WORK TASK A: List every software utility named in the discussion post below.

::: EXERCISE PASSAGE

1. Re: Why We Must Fight UCITA

On Thu, 3 Feb 2000 15:12:30 -0800, neksys <i.shoot at REDNECKS.COM> wrote:

>Kat wrote:
>
>>
>> Norton Utilities for dos (circa 1983?) has a NSA certified eraser (or it
>> *was* certified in it's day) for data on floppies and hardrives. NSA spec at
>> the time called for a spec'd number of writeovers of specified patterns. The
>> amount of time to execute went way up the higher one would set the security
>> required.
>>
>> Kat
>
>The NSA standard was (and still is) 7 writeovers of random data. 
>Unfortunately,
>nowadays, even after 7 writeovers, data can still be extracted.  I believe a
>private data recovery service proved that it would take in the range of 15
>writeovers of non-random data to leave no trace of previous things on the
>drive.
>
>Greg

Because of low level encoding to prevent too many consecutive 1's or 0's
from being written, the pattern necessary to clear previous patterns is not
immediately obvious. The only way that I know to be sure of clearing a
drive would be to write zeros over the whole drive, use a utility like
old Norton Diskedit to mark all sectors as bad, and then use a utility
like Steven Gibson's SpinRite on maximum to recover all the "bad" sectors.

::::::
::: MATERIALS PROVIDED

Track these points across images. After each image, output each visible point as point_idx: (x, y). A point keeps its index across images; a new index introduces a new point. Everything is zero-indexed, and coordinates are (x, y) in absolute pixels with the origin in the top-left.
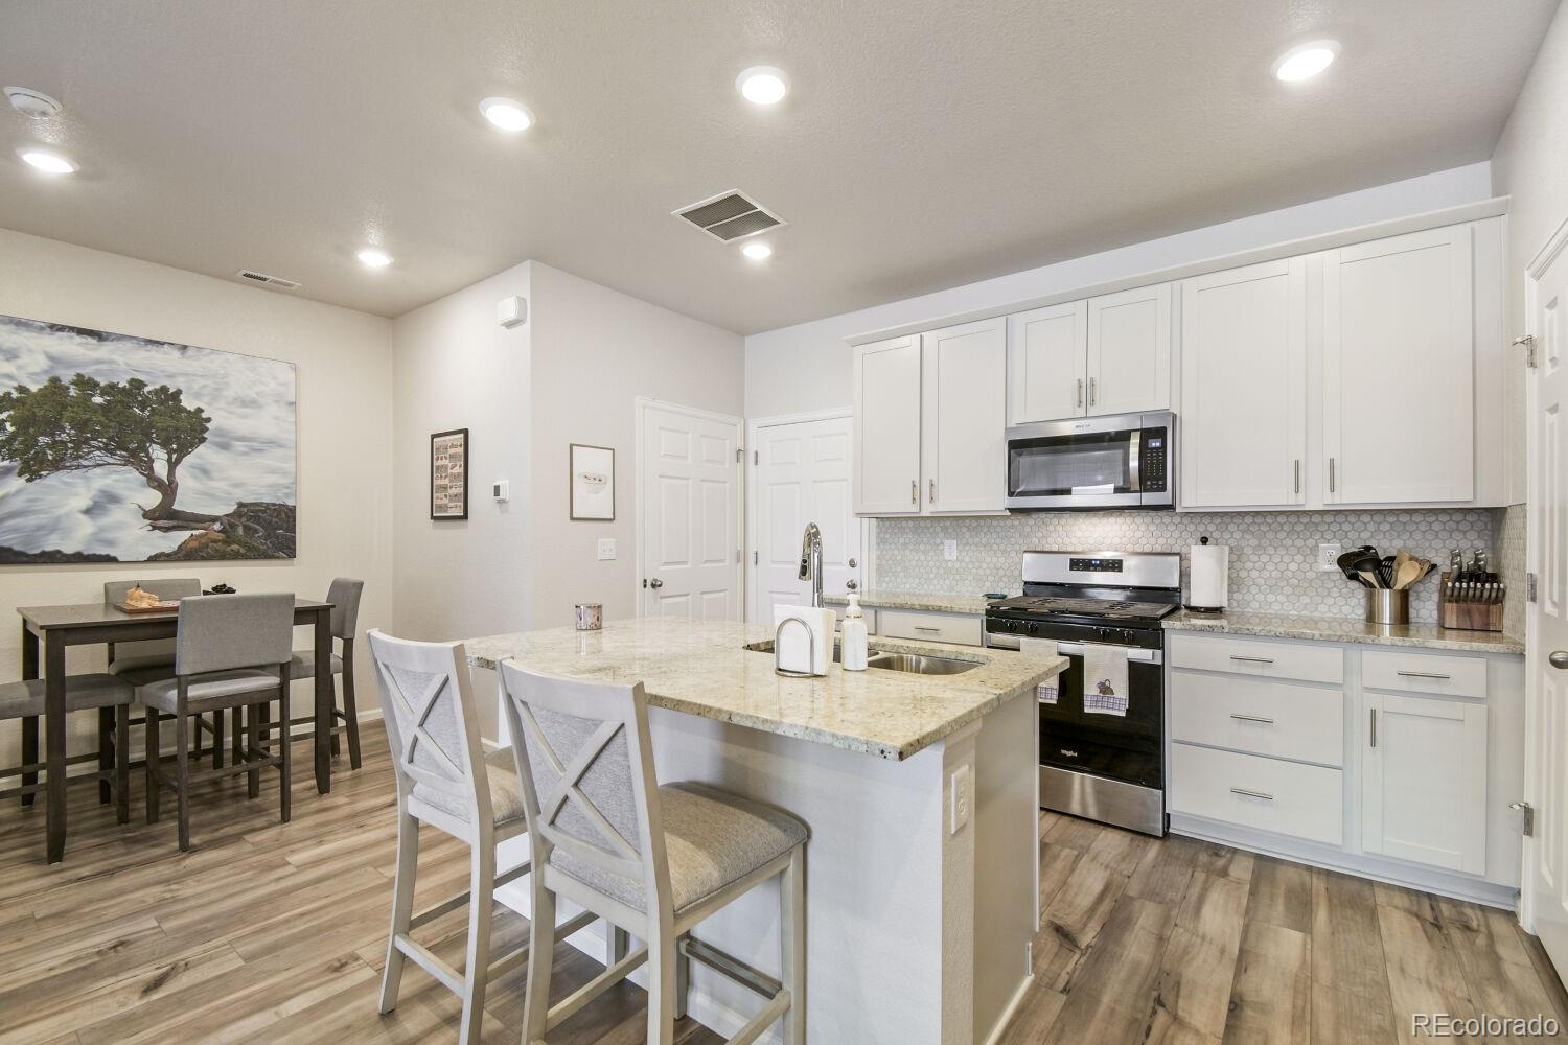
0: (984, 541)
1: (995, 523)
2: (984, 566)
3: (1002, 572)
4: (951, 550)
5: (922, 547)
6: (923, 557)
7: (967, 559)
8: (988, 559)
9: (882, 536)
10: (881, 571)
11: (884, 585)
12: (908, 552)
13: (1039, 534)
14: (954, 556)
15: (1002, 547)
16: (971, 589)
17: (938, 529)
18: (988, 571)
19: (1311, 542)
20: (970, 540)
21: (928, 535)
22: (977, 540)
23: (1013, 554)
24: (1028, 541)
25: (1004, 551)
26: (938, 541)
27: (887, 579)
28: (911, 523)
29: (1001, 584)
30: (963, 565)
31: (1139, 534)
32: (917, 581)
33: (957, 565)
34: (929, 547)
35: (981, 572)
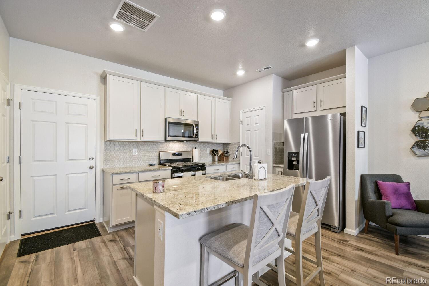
0: (146, 149)
1: (149, 144)
2: (146, 156)
3: (151, 158)
4: (135, 152)
5: (124, 151)
6: (125, 155)
7: (141, 154)
8: (147, 154)
9: (106, 147)
10: (106, 161)
11: (108, 166)
12: (118, 153)
13: (161, 147)
14: (136, 154)
15: (151, 151)
16: (142, 164)
17: (131, 145)
18: (147, 158)
19: (206, 148)
20: (142, 149)
21: (127, 147)
22: (144, 149)
23: (154, 152)
24: (158, 149)
25: (152, 152)
26: (131, 149)
27: (109, 163)
28: (120, 143)
29: (151, 161)
30: (139, 156)
31: (182, 147)
32: (122, 163)
33: (137, 156)
34: (127, 151)
35: (145, 158)
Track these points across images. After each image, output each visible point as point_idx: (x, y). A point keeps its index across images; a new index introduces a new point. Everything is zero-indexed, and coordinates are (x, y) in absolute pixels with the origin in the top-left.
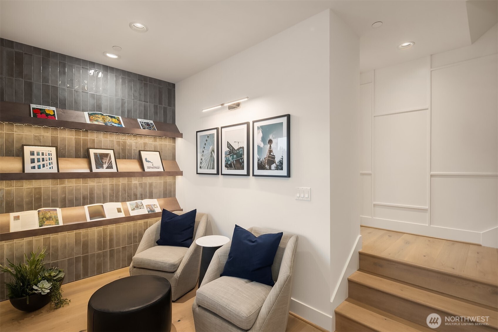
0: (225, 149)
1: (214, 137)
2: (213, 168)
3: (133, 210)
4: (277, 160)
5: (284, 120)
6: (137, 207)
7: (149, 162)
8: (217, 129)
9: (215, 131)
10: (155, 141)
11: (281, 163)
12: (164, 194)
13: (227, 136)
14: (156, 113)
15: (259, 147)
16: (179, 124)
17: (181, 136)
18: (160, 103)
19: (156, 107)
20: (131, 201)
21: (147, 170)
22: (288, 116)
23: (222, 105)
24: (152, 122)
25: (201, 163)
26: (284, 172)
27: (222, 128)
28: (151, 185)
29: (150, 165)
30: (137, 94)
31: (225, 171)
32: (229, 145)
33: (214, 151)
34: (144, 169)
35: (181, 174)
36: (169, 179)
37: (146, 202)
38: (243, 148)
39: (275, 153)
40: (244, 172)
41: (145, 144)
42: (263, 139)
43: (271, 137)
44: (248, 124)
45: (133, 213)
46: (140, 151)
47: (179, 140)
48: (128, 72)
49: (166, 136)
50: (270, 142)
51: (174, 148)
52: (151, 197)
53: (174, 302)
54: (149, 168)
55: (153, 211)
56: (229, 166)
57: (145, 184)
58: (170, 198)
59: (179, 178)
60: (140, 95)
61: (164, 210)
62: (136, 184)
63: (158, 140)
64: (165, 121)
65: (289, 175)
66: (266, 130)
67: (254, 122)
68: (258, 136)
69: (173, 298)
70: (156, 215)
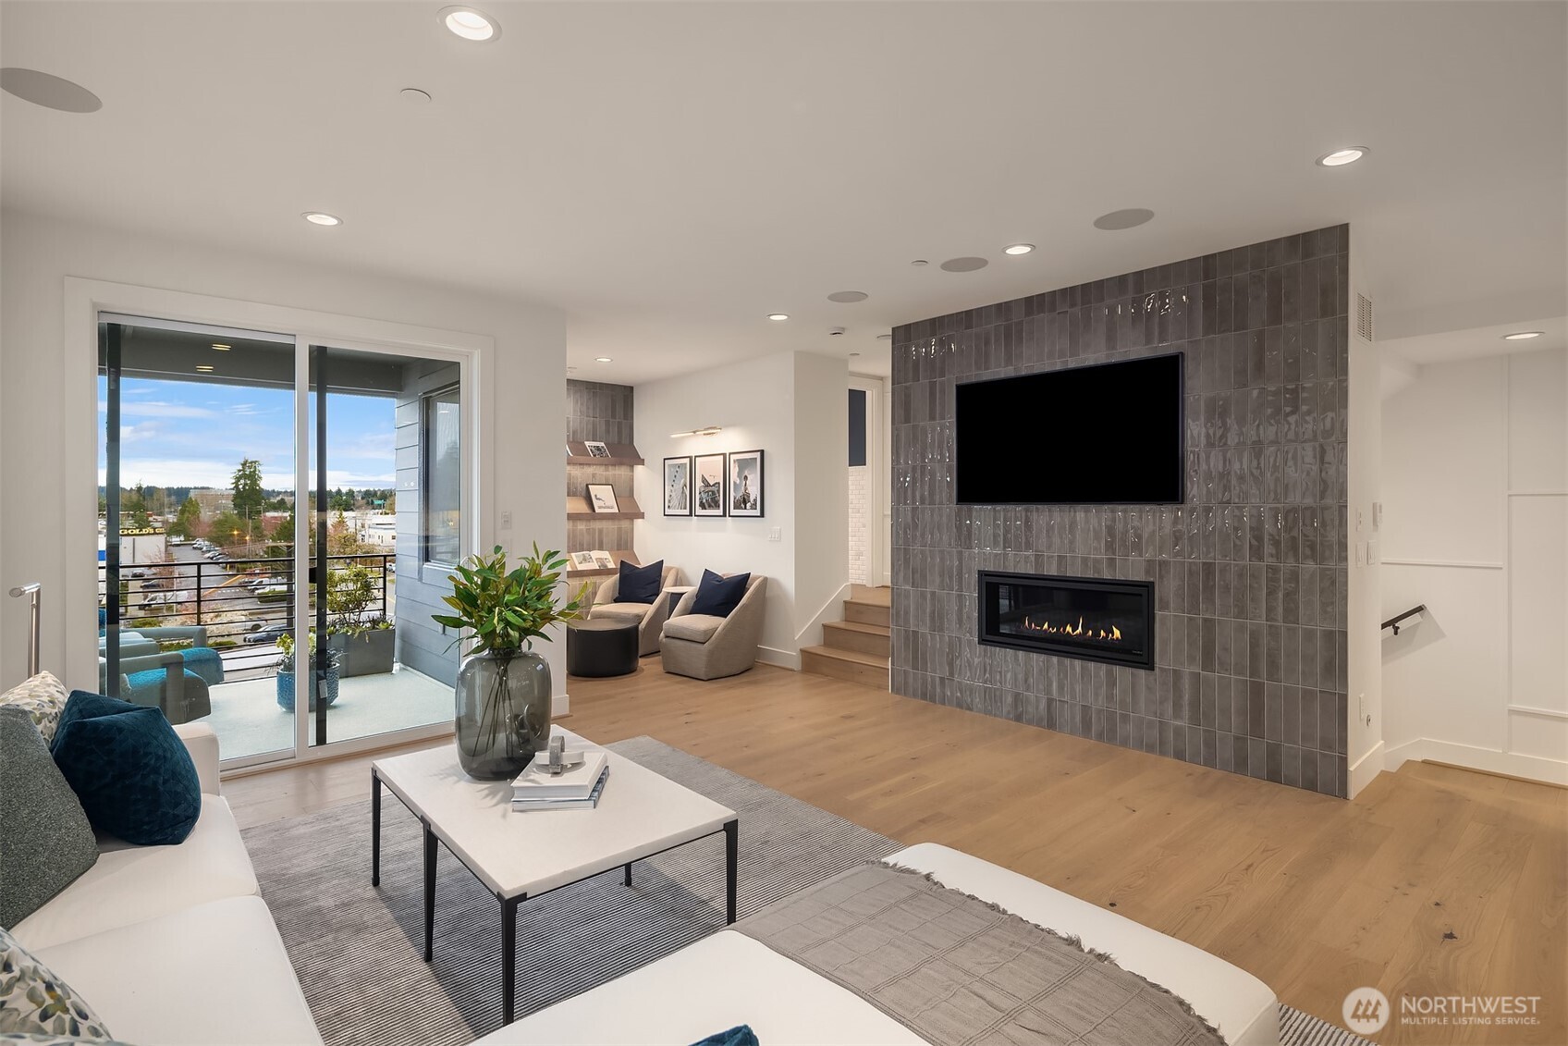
0: (699, 484)
1: (686, 468)
2: (685, 508)
3: (581, 563)
4: (752, 500)
5: (758, 455)
6: (585, 560)
7: (600, 499)
8: (690, 457)
9: (687, 461)
10: (607, 470)
11: (755, 500)
12: (618, 545)
13: (702, 468)
14: (608, 431)
15: (735, 483)
16: (639, 443)
17: (642, 462)
18: (614, 416)
19: (607, 423)
20: (576, 552)
21: (597, 510)
22: (762, 452)
23: (694, 432)
24: (603, 444)
25: (669, 501)
26: (757, 512)
27: (696, 457)
28: (601, 531)
29: (601, 503)
30: (584, 409)
31: (699, 511)
32: (704, 480)
33: (685, 486)
34: (594, 511)
35: (642, 516)
36: (625, 524)
37: (595, 554)
38: (719, 483)
39: (749, 490)
40: (720, 512)
41: (594, 475)
42: (739, 475)
43: (746, 473)
44: (724, 455)
45: (580, 567)
46: (587, 485)
47: (639, 469)
48: (573, 380)
49: (621, 464)
50: (746, 478)
51: (632, 480)
52: (601, 548)
53: (640, 657)
54: (600, 507)
55: (606, 566)
56: (703, 506)
57: (594, 529)
58: (626, 552)
59: (638, 523)
60: (588, 408)
61: (622, 563)
62: (582, 530)
63: (610, 467)
64: (620, 442)
65: (762, 515)
66: (743, 464)
67: (730, 454)
68: (734, 470)
69: (640, 653)
70: (608, 572)
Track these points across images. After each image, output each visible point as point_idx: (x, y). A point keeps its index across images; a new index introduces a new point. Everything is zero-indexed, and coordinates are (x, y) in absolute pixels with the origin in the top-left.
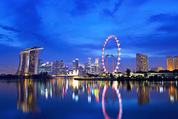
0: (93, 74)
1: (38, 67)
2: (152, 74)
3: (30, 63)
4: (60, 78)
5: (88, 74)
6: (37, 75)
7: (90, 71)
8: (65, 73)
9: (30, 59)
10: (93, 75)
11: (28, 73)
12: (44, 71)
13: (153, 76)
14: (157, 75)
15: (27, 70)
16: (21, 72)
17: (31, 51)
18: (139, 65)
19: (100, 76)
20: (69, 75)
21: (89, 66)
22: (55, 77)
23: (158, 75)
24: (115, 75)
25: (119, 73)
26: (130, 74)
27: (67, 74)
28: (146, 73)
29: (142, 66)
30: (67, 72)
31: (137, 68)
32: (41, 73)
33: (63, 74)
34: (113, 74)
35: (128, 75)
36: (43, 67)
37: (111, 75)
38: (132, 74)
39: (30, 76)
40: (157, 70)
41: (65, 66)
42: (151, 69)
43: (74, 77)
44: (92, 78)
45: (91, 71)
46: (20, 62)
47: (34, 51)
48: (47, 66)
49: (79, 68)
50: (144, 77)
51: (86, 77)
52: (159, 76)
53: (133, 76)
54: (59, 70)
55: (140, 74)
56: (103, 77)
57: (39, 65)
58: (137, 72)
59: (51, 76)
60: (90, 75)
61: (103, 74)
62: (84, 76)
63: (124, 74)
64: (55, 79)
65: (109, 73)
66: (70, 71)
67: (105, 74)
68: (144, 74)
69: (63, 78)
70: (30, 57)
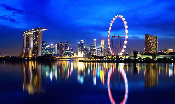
0: (98, 55)
1: (43, 49)
2: (161, 56)
3: (33, 45)
4: (64, 60)
5: (93, 56)
6: (41, 56)
7: (96, 53)
8: (69, 54)
9: (33, 40)
10: (98, 57)
11: (32, 55)
12: (48, 52)
13: (162, 58)
14: (165, 57)
15: (30, 52)
16: (25, 53)
17: (34, 33)
18: (148, 46)
19: (105, 58)
20: (73, 57)
21: (95, 47)
22: (60, 59)
23: (167, 58)
24: (122, 57)
25: (126, 55)
26: (138, 56)
27: (72, 55)
28: (154, 55)
29: (151, 47)
30: (72, 53)
31: (145, 49)
32: (45, 54)
33: (68, 56)
34: (119, 56)
35: (135, 56)
36: (47, 49)
37: (117, 57)
38: (139, 56)
39: (34, 57)
40: (167, 52)
41: (70, 48)
42: (161, 51)
43: (79, 59)
44: (98, 60)
45: (97, 53)
46: (24, 44)
47: (37, 32)
48: (52, 47)
49: (84, 50)
50: (152, 59)
51: (91, 58)
52: (169, 58)
53: (140, 58)
54: (63, 51)
55: (148, 56)
56: (108, 59)
57: (43, 47)
58: (145, 54)
59: (56, 57)
60: (95, 57)
61: (109, 56)
62: (89, 58)
63: (131, 56)
64: (61, 60)
65: (115, 55)
66: (75, 52)
67: (111, 56)
68: (152, 56)
69: (68, 60)
70: (33, 39)
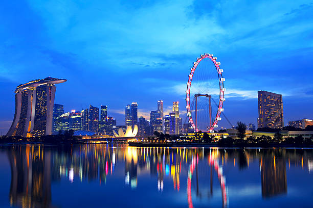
0: (167, 133)
1: (55, 120)
2: (290, 133)
3: (36, 111)
4: (99, 142)
5: (156, 133)
6: (52, 135)
7: (162, 128)
8: (110, 131)
9: (36, 103)
10: (168, 137)
11: (33, 133)
12: (65, 127)
13: (294, 137)
14: (301, 135)
15: (30, 126)
16: (17, 129)
17: (38, 87)
18: (265, 114)
19: (182, 139)
20: (117, 136)
21: (159, 117)
22: (89, 140)
23: (303, 137)
24: (214, 136)
25: (221, 131)
26: (246, 134)
27: (115, 133)
28: (277, 132)
29: (270, 116)
30: (114, 129)
31: (259, 120)
32: (60, 131)
33: (107, 134)
34: (210, 134)
35: (242, 134)
36: (63, 120)
37: (206, 135)
38: (248, 133)
39: (37, 138)
40: (301, 126)
41: (110, 118)
42: (289, 123)
43: (129, 140)
44: (167, 142)
45: (164, 128)
46: (16, 110)
47: (45, 86)
48: (73, 117)
49: (138, 121)
50: (274, 139)
51: (153, 139)
52: (307, 137)
53: (251, 138)
54: (96, 125)
55: (266, 134)
56: (188, 139)
57: (56, 116)
58: (260, 130)
59: (81, 137)
60: (162, 137)
61: (188, 134)
62: (149, 139)
63: (233, 134)
64: (92, 143)
65: (200, 132)
66: (120, 127)
67: (193, 134)
68: (274, 134)
69: (106, 143)
70: (37, 99)
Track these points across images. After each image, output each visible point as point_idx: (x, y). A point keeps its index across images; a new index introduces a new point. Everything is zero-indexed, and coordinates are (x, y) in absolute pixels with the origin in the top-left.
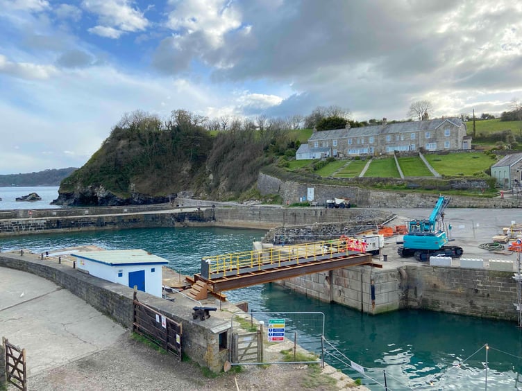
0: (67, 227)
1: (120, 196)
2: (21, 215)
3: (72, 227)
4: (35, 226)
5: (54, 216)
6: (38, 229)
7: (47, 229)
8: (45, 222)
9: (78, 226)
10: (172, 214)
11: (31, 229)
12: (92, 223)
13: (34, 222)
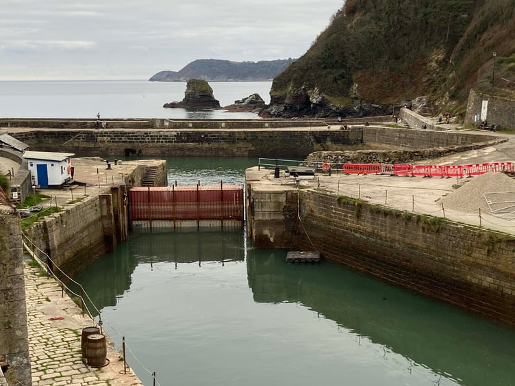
0: (196, 142)
1: (336, 103)
2: (158, 124)
3: (202, 142)
4: (166, 137)
5: (189, 128)
6: (169, 142)
7: (178, 142)
8: (175, 134)
9: (208, 141)
10: (313, 132)
11: (162, 142)
12: (223, 139)
13: (166, 134)
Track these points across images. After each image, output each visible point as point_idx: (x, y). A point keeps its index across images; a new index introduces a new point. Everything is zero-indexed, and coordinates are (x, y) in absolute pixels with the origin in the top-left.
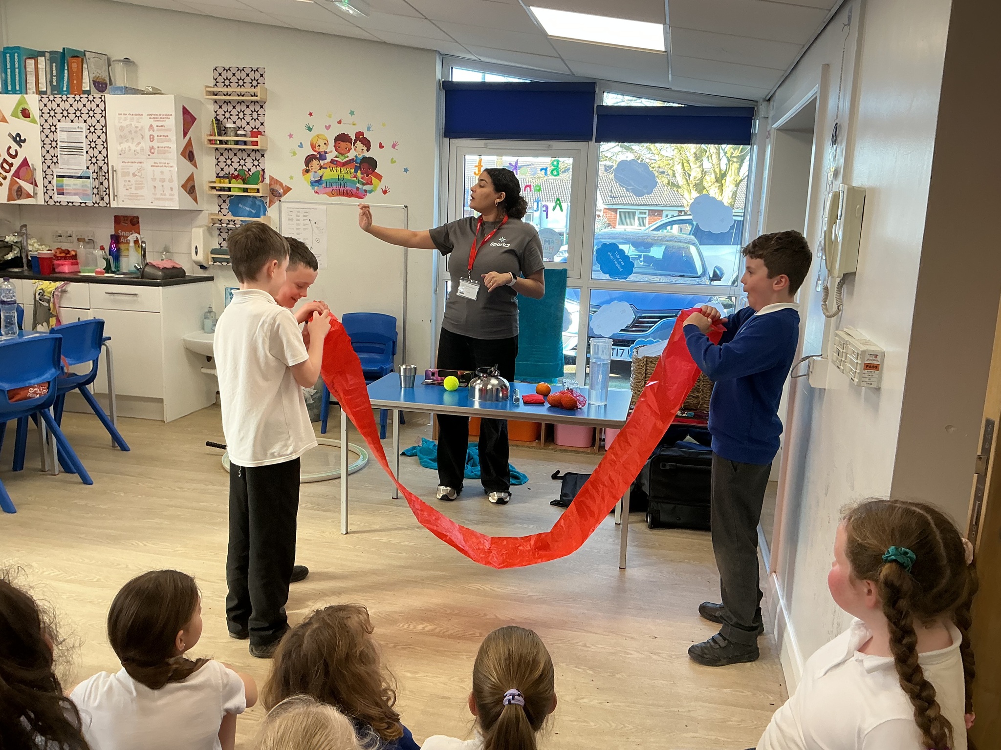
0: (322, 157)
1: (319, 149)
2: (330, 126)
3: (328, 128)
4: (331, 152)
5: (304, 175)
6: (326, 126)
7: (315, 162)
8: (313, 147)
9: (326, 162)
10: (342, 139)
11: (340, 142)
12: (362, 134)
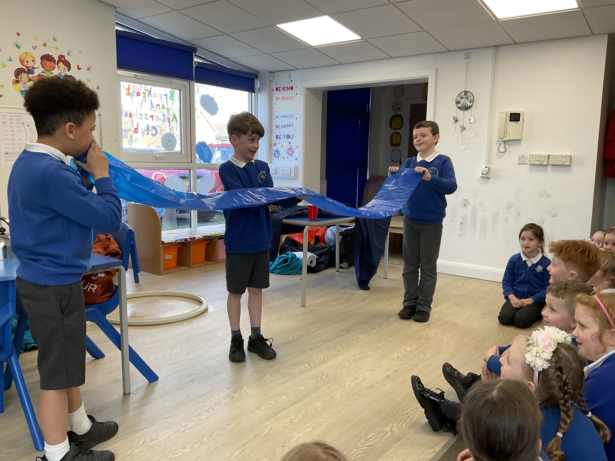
0: (30, 71)
1: (27, 64)
2: (36, 47)
3: (35, 48)
4: (38, 68)
5: (14, 84)
6: (33, 46)
7: (24, 75)
8: (22, 62)
9: (34, 75)
10: (46, 58)
11: (46, 61)
12: (64, 57)
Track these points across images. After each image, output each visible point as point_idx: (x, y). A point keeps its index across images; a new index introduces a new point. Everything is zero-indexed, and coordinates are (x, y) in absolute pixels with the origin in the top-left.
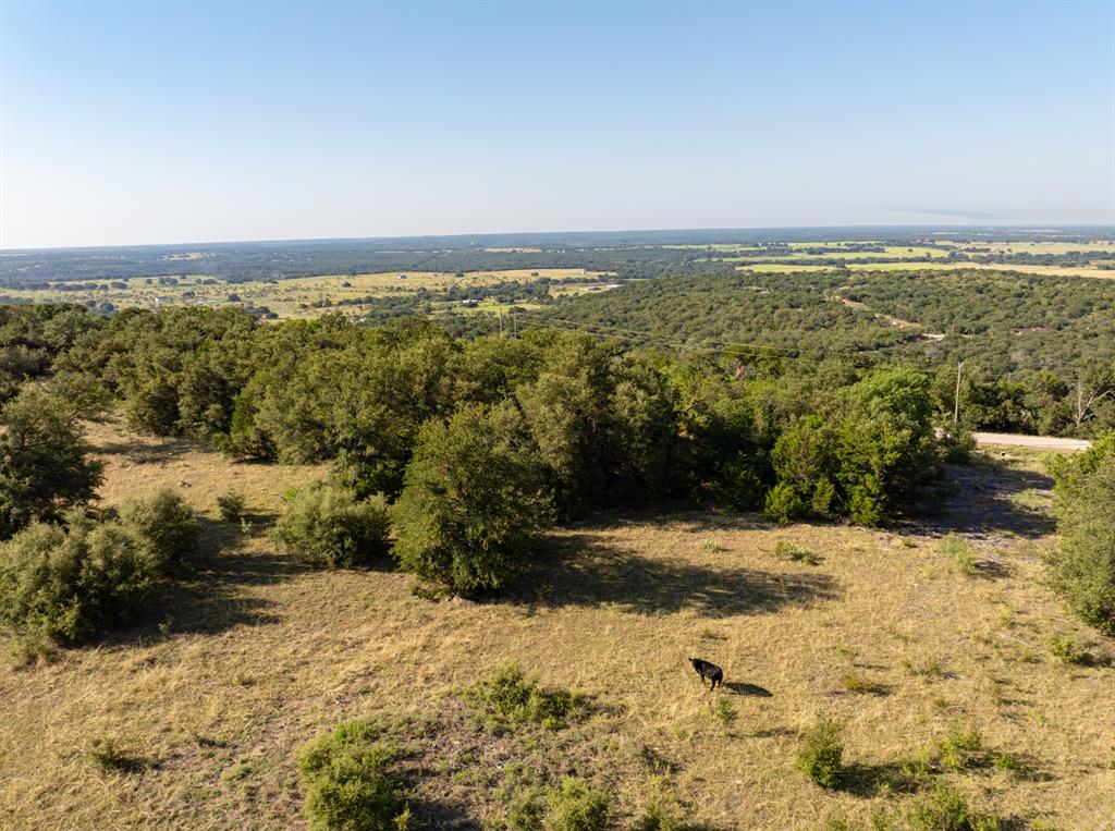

::::::

WORK TASK B: Output the records as a numbered list. Start at their first line and stop after the line containing "13: (161, 147)". Leave out the pictures.

PROBLEM SOLUTION A:
- Norton Utilities for DOS
- Norton Diskedit
- SpinRite

PROBLEM SOLUTION B:
1. Track these points across images. After each image, output each visible point as point_idx: (x, y). A point keeps its index across images; a new index introduces a new point. Everything is zero-indexed, and coordinates are (x, y) in absolute pixels with the origin in the top-left.
2. 0: (984, 541)
3. 1: (995, 523)
4. 2: (984, 566)
5. 3: (1002, 572)
6. 4: (951, 550)
7. 5: (922, 547)
8. 6: (923, 557)
9. 7: (967, 559)
10. 8: (988, 559)
11. 9: (882, 536)
12. 10: (881, 571)
13. 11: (884, 585)
14. 12: (908, 552)
15. 13: (1039, 534)
16. 14: (954, 556)
17. 15: (1002, 547)
18. 16: (971, 589)
19. 17: (938, 529)
20. 18: (988, 571)
21. 19: (1311, 542)
22. 20: (970, 540)
23. 21: (928, 535)
24. 22: (977, 540)
25. 23: (1013, 554)
26. 24: (1028, 541)
27. 25: (1004, 551)
28. 26: (938, 541)
29. 27: (887, 579)
30. 28: (911, 523)
31. 29: (1001, 584)
32. 30: (963, 565)
33. 31: (1139, 534)
34. 32: (917, 581)
35. 33: (957, 565)
36. 34: (929, 547)
37. 35: (981, 572)
38. 0: (146, 149)
39. 1: (149, 144)
40. 2: (146, 156)
41. 3: (151, 158)
42. 4: (135, 152)
43. 5: (124, 151)
44. 6: (125, 155)
45. 7: (141, 154)
46. 8: (147, 154)
47. 9: (106, 147)
48. 10: (106, 161)
49. 11: (108, 166)
50. 12: (118, 153)
51. 13: (161, 147)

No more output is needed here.